Their intention was to take the name Karen back, after it has become a negative stereotype – the white, middle aged woman who uses her privilege to demand her own way at the expense of others.

“It’s a tough time to be a Karen,” Domino’s New Zealand’s Twitter post read. “What used to be a lighthearted meme has become quite the insult to anyone named Karen.”

Many social media users found the offer “tone deaf” and “insensitive”, claiming that it trivialises the experience of those who actually face the harmful impact of racial or homophobic stereotyping and slurs.

One Twitter user, @aramreyess, felt the post was ironic. “Most of the time ‘Karens’ are entitled, privileged white women. If a few people actually called Karen can’t handle the meme, they should try handling 400 years of oppression.”

Another user, @alanahparkin, suggests that the free pizzas could have been directed to worthier causes. “There are so many GENUINELY marginalised people doing it tough right now/always, & you wanna give free pizza to … Karen? This misses the mark completely. Give pizza to people in poverty, people who can’t get a wage subsidy, people who are ACTUALLY struggling,” she commented.

Karen began as a Twitter meme, calling out the demanding, white, middle-aged women who “want to speak to the manager”. But more recently, the word has been used to label women who are outrightly obnoxious, entitled and even racist.

A recent example is Australia’s own “Bunnings Karen”, a Melbourne “mask-refuser” who made the news after a video of her verbally abusing a Bunnings staff member went viral.

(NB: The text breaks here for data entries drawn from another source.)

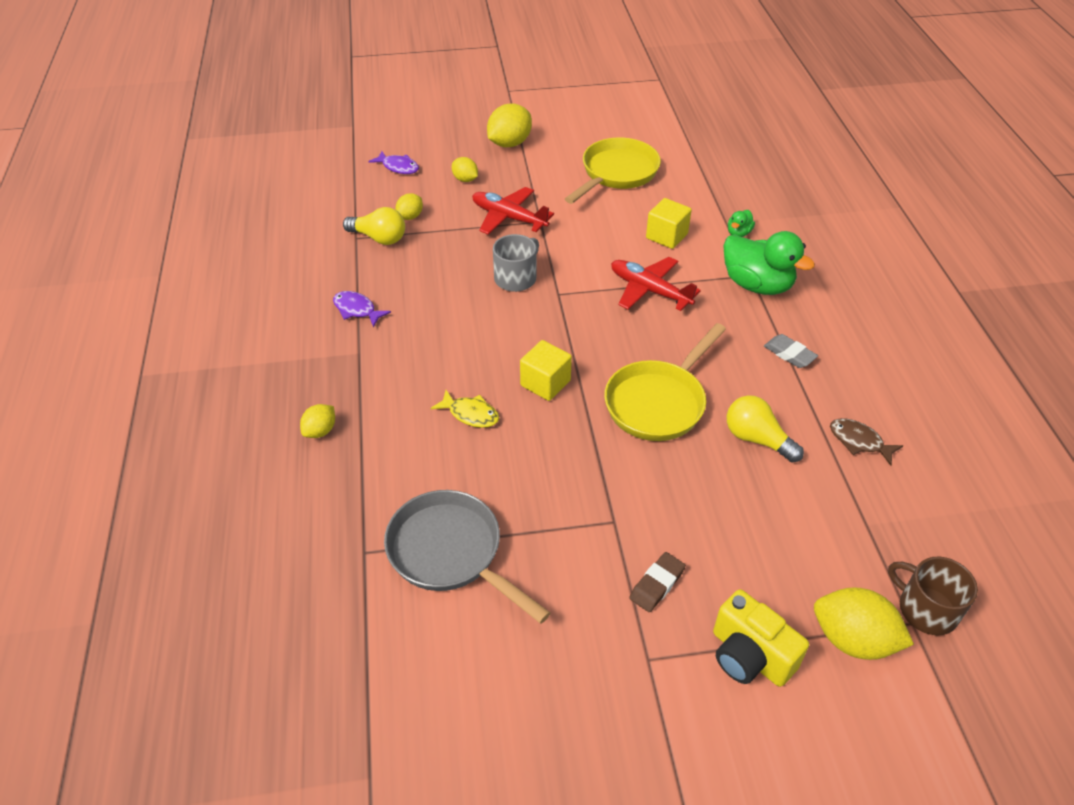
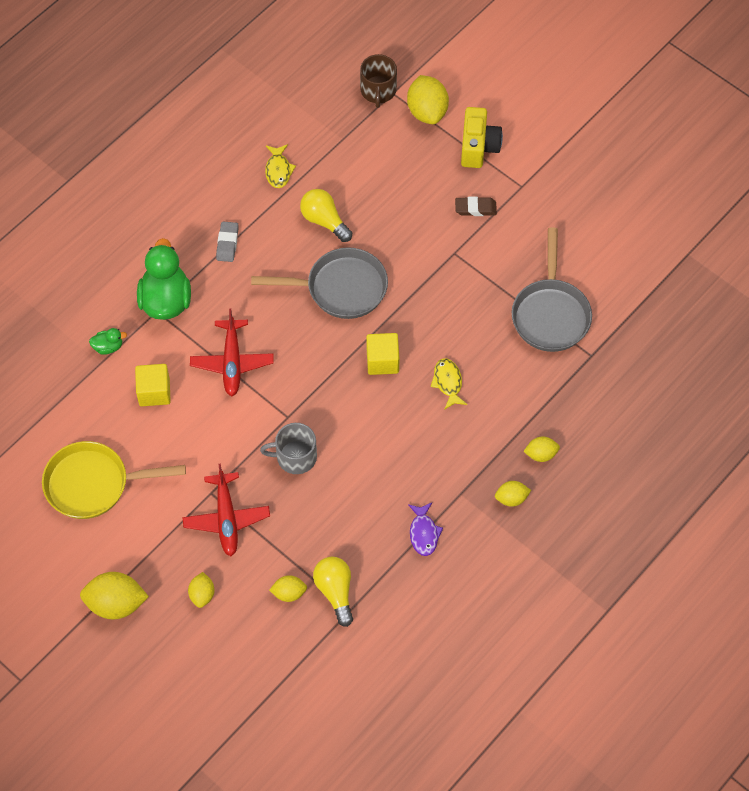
camera: 130 degrees left, 15 degrees up
(310, 382) = (511, 498): none -> yellow lemon
(398, 167) = (230, 665): purple fish -> none
(658, 402) = (341, 288): yellow pan -> grey pan
(756, 439) = (324, 221): yellow light bulb -> yellow light bulb turned 135 degrees clockwise
(859, 441) = (278, 170): brown fish -> yellow fish

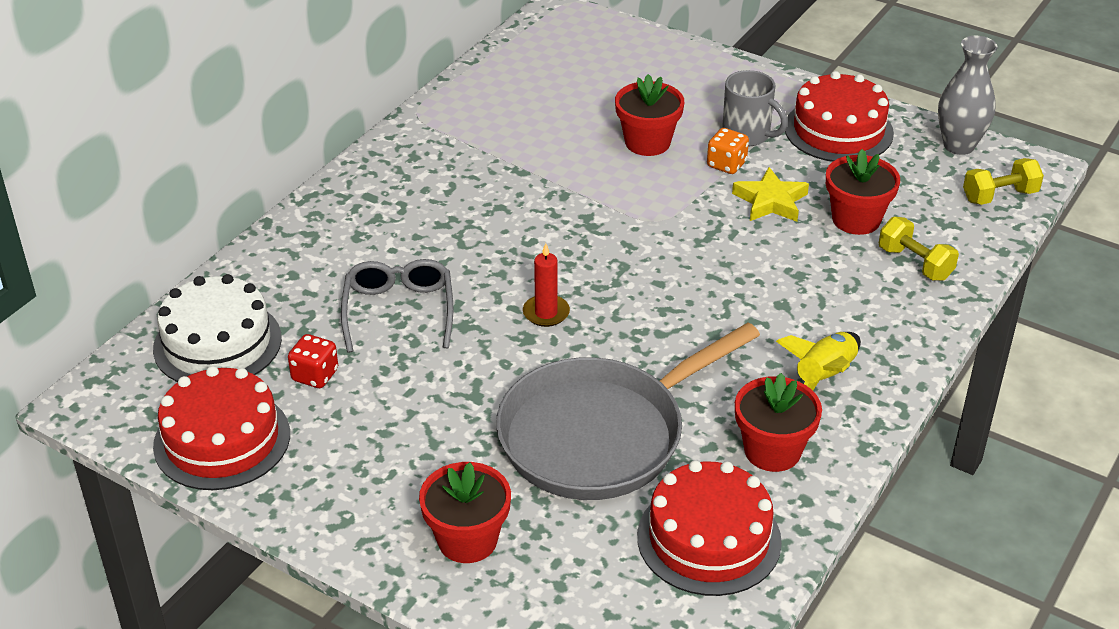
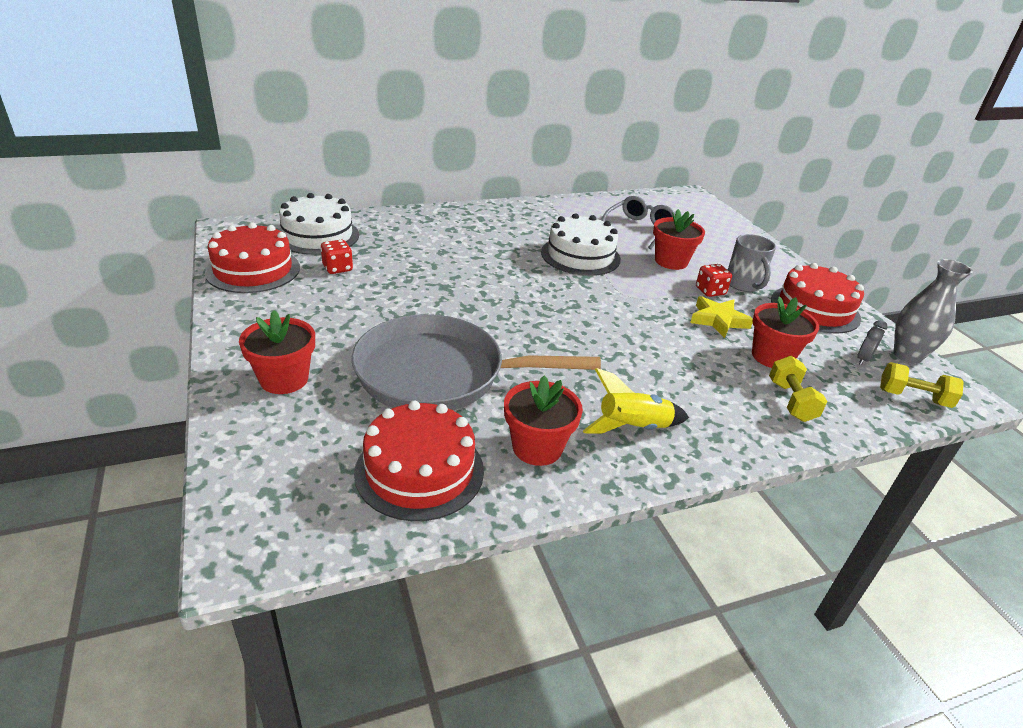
camera: 35 degrees right, 5 degrees down
(399, 311) = (421, 264): grey glasses -> grey glasses (639, 229)
(546, 313) = (497, 303): red candle -> none
(549, 190) = (580, 256): none -> white cake
(726, 164) = (710, 291): orange dice -> red dice
(929, 174) = (863, 359): none -> grey clock

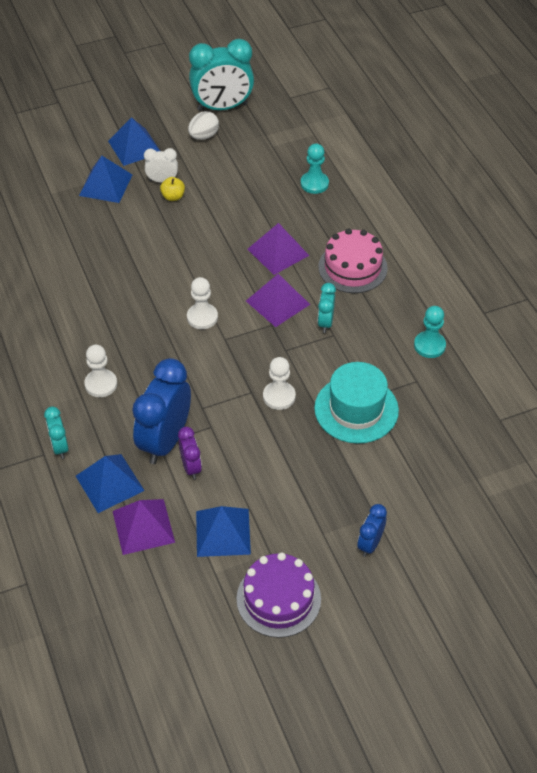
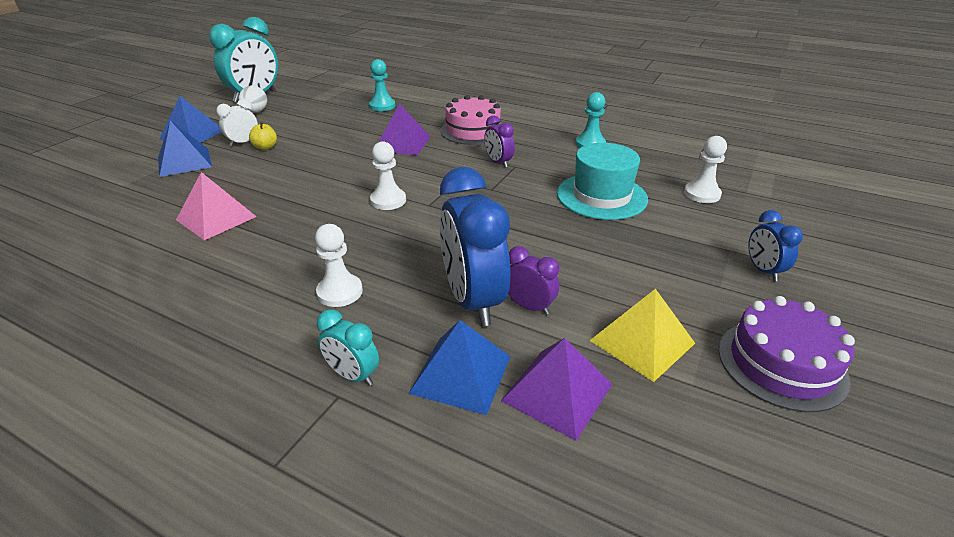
camera: 40 degrees left, 15 degrees down
(83, 268) = (216, 218): none -> pink pyramid
(223, 532) = (642, 341): blue pyramid -> yellow pyramid
(277, 302) = (443, 167): purple pyramid -> none
(279, 396) = (531, 217): white pawn -> white pawn (702, 194)
(325, 322) = (498, 162): turquoise clock -> purple clock

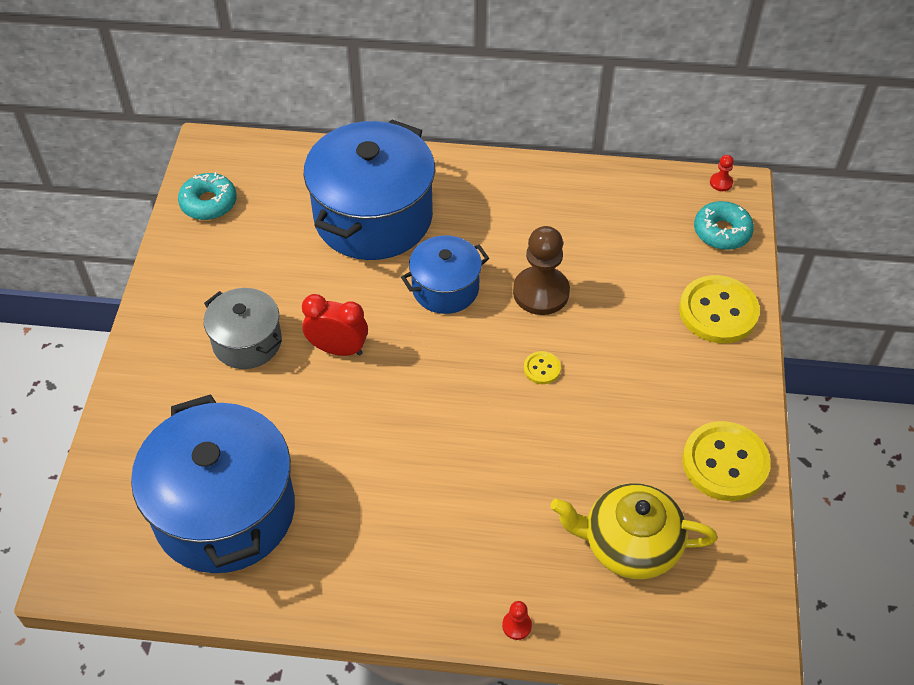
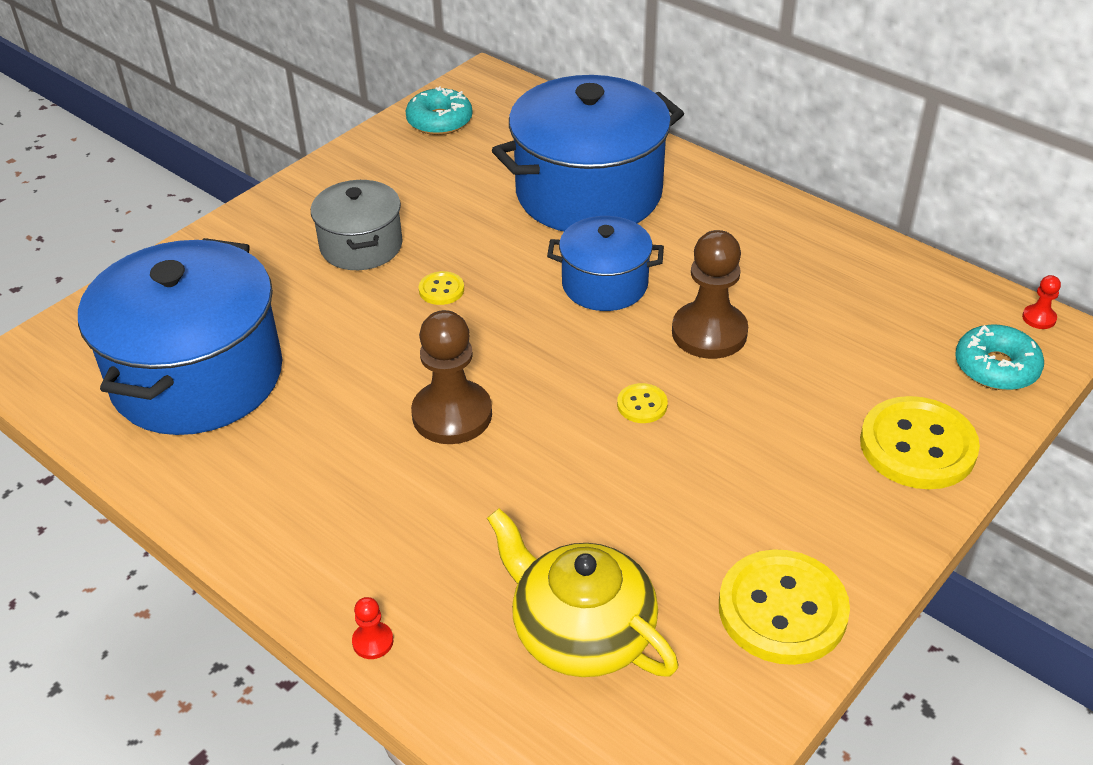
camera: 35 degrees right, 10 degrees down
(338, 349) = (441, 290): red clock -> yellow button
(429, 442) = (452, 415): none -> brown pawn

Now, writers and other public figures are challenging the use of the word, arguing that “Karen” is misogynistic and oppressive toward women.

Feminist writer Julie Bindel took to Twitter to ask her followers their thoughts on the new controversial buzzword. “Does anyone else think the ‘Karen’ slur is woman-hating and based on class prejudice?” she wrote.

Another writer, journalist Hadley Freeman, agreed with Bindel’s tweet, tweeting back “It’s sexist, classist and ageist – in that order.” Freeman even went on to write an article for The Guardian, stating that the word “Karen” had become “mired in sexism”.

“The Karen meme has become a way of not just describing women’s behaviour but controlling it,” she writes. “I’d love to know how many men out there have been called ‘a Karen’.”

It’s no coincidence that much of the controversy surrounding the word has been expressed by Caucasian female writers. Many writers of colour refute the notion that Karen is sexist or racist because the word didn’t originate from white men, and it has been used by men and women from all different ethnicities.

“Just because white men co-opt the language of ‘Karen’ doesn’t make it theirs; and it isn’t sexist or ageist for an underpaid, black service worker to tweet about what a Karen most of her white, wealthy customers are. It’s a way of dealing in the face of limited power,” writes senior editor of Bitch Media, Rachel Charlene Lewis.

Ghanian American writer Karen Attiah supports this stance also, expressing in an article for the Washington Post how jokes like “Karen” are part of “a long tradition to use humour to try to cope with the realities of white privilege and anti-blackness.”

Attiah also suggests that condemning the word Karen as a slur is more harmful than saying it.

“Calling the Karen meme, the new n-word or asserting that it is a sexist slur only trivialises actual violence and discrimination that destroy lives and communities,” she writes.

Another notch in the belt of viral internet slang, the discussion around “Karen” has been productive, acting as a reminder of how stereotyping and pigeonholing can be harmful and destructive – especially for black and Indigenous communities.